Albany strikes again: congestion pricing — the smartest urban-transportation idea since the subway — has been buried by the professional morticians of the New York State legislature, led by Chief Ghoul Assembly Speaker Sheldon Silver.
As previously reported, the pricing plan, proposed a year ago by Mayor Michael Bloomberg and subsequently improved by a 17-member state-mandated commission, would have charged an $8 entry fee on cars driven into Manhattan’s central business district (CBD) during 6 a.m. – 6 p.m. on weekdays. Benefits included an annual $500 million revenue stream for mass transit (sufficient to bond at least $5 billion in capital improvements), a solid if unspectacular drop in traffic gridlock and pollution, and, perhaps most significantly, a first step toward knocking the automobile off its privileged perch atop the New York street pyramid. Not to mention establishing the principle that safeguarding "the commons" — our air, water and public space — requires that we exact from ourselves a commensurate price for uses that damage or deplete it.
Congestion pricing was backed by an unusually broad coalition of labor, business, enviros (the full spectrum from EJ to Big Green) and civic associations. Yet neither this broad-spectrum support nor the plan’s extraordinary vetting over the past 12 months deterred legislators from both parties from citing “unanswered questions” and assailing bogus inequities.
Calling today “a sad day for New Yorkers and New York City” and noting federal support for congestion pricing, Mayor Bloomberg blasted the legislature, stating that, “Even Washington, which most Americans agree is completely dysfunctional, is more willing to try new approaches to longstanding problems than our elected officials in the State Assembly.”
With so much going for it, what killed the plan? There will be time later for sober postmortems, but for now, here’s my shoot-from-the-hip Top 10 list of what felled congestion pricing in NYC:
10. Misplaced emphasis on climate: Hitching congestion pricing to climate protection, even in part, was disingenuous. The anticipated traffic reductions would have eliminated no more than 1% of NYC’s CO2. The emphasis should have been on cutting the scourge of traffic, whose theft of time, sanity, and safety from New Yorkers outweighs the climate damage from CBD-bound tailpipes by a couple of orders of magnitude.
9. Brodsky: The stream of counterfactual arguments from Richard Brodsky, a glib but savvy Democratic Assemblymember from suburban Westchester, was almost farcical. But his faux-populist screeds had an impact on public opinion. Bloomberg should have sat down with Brodsky, if only to be able to say afterwards that congestion pricing’s opponents were impervious to reason.
8. Spitzer fiasco: The stunning demise of “Client 9” last month didn’t just sabotage Bloomberg’s Albany strategy. It sucked huge amounts of oxygen out of the legislative room just when the debate needed to begin in earnest.
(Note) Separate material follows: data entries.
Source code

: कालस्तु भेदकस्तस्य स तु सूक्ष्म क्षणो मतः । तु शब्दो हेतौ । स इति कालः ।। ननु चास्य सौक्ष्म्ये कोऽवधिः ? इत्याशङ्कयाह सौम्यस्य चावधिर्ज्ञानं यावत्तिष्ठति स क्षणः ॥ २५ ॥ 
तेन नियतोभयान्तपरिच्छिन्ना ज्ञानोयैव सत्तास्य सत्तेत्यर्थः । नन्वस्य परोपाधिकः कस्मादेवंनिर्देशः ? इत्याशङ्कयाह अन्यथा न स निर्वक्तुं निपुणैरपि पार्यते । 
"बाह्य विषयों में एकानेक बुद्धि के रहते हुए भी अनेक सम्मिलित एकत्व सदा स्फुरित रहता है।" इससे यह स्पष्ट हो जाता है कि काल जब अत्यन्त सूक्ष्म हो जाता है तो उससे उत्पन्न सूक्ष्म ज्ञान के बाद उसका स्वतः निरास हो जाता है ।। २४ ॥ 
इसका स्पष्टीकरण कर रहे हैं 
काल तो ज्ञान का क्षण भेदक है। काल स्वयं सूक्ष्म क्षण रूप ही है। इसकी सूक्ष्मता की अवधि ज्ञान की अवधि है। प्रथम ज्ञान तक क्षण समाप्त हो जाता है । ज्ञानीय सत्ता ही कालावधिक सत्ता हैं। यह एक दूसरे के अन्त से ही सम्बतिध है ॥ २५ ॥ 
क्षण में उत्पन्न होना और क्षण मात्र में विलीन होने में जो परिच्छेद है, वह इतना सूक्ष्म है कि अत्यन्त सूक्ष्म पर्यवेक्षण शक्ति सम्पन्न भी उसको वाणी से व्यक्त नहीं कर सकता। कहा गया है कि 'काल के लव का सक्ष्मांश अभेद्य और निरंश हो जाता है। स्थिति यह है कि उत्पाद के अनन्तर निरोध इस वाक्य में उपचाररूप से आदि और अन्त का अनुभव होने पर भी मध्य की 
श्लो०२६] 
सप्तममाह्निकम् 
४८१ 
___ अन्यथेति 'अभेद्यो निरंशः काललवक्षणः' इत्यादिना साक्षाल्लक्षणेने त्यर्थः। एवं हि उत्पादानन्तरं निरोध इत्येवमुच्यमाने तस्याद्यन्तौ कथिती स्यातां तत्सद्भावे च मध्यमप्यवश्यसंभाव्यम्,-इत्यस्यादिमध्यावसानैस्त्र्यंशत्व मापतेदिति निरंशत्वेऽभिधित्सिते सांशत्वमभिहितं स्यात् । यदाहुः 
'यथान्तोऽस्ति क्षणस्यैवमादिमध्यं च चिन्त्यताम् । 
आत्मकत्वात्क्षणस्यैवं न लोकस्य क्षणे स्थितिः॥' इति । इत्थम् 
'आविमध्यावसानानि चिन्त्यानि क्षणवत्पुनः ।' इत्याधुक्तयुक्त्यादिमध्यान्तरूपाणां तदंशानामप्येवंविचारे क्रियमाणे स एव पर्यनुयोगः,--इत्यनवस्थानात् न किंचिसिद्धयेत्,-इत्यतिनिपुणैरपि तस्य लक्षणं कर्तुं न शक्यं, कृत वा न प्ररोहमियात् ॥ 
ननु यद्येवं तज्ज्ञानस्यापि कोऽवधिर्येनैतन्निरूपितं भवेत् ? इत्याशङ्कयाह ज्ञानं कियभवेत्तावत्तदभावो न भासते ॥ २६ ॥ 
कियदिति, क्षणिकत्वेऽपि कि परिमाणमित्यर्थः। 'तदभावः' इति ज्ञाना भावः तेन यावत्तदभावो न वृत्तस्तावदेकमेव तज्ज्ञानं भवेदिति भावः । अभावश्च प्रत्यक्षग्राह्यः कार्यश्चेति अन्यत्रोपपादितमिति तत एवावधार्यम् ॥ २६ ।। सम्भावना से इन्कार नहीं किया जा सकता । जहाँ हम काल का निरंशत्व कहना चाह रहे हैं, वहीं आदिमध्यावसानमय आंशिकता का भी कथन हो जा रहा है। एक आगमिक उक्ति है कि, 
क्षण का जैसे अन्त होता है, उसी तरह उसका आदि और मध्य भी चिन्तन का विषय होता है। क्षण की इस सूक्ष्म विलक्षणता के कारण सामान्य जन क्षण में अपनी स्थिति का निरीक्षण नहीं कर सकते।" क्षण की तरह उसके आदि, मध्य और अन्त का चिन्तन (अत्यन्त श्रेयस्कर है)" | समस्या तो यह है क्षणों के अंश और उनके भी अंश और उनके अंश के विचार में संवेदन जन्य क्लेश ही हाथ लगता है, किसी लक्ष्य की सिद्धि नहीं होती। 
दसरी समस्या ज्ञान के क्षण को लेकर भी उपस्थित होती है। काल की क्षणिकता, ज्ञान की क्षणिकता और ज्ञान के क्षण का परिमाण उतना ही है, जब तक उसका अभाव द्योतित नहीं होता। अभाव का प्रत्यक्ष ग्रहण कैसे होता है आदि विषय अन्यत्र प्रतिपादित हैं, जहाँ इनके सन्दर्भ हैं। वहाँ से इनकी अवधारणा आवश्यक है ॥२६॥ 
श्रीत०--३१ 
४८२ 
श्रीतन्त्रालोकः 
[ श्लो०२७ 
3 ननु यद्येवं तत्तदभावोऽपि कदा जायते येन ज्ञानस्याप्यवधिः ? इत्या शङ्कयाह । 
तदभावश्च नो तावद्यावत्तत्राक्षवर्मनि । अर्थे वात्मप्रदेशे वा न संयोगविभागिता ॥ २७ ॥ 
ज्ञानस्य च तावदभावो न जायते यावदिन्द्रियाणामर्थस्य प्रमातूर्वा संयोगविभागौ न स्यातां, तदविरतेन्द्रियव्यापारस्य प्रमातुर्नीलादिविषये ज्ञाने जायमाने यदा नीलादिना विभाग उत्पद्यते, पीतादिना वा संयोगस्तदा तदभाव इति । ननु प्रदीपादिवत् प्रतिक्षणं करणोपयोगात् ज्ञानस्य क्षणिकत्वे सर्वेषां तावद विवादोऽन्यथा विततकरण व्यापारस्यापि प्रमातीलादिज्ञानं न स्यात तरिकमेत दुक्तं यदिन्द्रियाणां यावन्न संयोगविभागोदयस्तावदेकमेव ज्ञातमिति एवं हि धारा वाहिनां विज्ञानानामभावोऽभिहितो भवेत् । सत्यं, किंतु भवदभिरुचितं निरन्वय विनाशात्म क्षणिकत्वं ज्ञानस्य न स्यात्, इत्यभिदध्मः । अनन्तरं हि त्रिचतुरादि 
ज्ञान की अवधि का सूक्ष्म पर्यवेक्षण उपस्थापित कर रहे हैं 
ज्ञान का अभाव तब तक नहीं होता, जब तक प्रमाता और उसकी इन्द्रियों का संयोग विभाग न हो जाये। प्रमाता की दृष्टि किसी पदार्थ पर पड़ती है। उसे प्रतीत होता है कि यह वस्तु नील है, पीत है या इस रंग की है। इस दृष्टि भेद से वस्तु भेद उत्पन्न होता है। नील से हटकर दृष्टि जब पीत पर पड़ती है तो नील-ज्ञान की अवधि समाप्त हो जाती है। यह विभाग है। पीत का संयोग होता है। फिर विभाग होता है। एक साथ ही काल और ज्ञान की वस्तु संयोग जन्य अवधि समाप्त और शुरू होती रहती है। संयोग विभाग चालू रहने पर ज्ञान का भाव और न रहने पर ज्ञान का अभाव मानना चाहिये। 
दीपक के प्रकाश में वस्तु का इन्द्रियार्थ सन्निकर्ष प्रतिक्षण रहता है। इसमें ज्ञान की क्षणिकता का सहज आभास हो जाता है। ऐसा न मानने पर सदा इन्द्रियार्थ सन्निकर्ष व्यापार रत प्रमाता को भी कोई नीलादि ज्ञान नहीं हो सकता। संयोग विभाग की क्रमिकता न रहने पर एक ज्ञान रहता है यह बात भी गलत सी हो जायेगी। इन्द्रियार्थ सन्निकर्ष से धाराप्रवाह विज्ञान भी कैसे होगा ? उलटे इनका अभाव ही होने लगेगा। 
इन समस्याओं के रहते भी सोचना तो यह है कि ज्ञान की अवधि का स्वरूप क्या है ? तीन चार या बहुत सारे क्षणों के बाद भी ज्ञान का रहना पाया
7. Tepid Manhattan: Many city and state reps from Manhattan — where fewer than one-quarter of households own a car — tendered only lukewarm support, if that. Their fence-straddling made it harder to win support in Brooklyn, Queens, and the Bronx.
6. Crane collapse: A spectacular construction accident in mid-March destroyed a townhouse and killed seven people on Manhattan’s East Side, focusing public attention — and outrage — over unbridled development, and reinforcing the rap on congestion pricing as a Bloombergian tool to remove the poor and weak from the city.
5. Jersey blues: Supporters never fielded a convincing answer to the exaggerated complaint that the toll rate structure would let drivers crossing the Hudson River into Manhattan get off scot-free. A last-minute deal to invest bi-state Port Authority tolls in NYC transit provoked threats of a lawsuit, undermining the pricing bill’s credibility in the crucial final days.
4. Misplaced emphasis on Manhattan: Most of the reduction in traffic from congestion pricing would have taken place “upstream” of the charging zone. Inexplicably, City Hall underplayed this, feeding the perception that the benefits would be confined to Manhattan, and making it harder for outer-borough reps to line up in support.
3. Bloomberg: The mayor gets credit for a visionary idea but a failing grade for execution. The truism that New York politics demands personal engagement applied in spades to this mayor and this plan, both of which have their imperious sides. A groundswell of support to pull along a majority of legislators would have required far more engagement than Mayor Bloomberg offered.
2. Too few benefits: The plan’s promised benefits seemed surprisingly diffuse. Perhaps paradoxically, a steeper congestion fee, say $12, used to pay for free transit buses citywide, would have generated more grassroots support without inciting much more opposition.
1. Machiavelli’s dictum: “There is nothing more difficult to take in hand,” Machiavelli wrote in The Prince, “than to take the lead in the introduction of a new order of things … the innovator has for enemies all those who have done well under the old conditions, and lukewarm defenders in those who may do well under the new.” When pricing advocates return with a new plan — perhaps a variant of the Kheel Plan — we will do well to take this dictum to heart.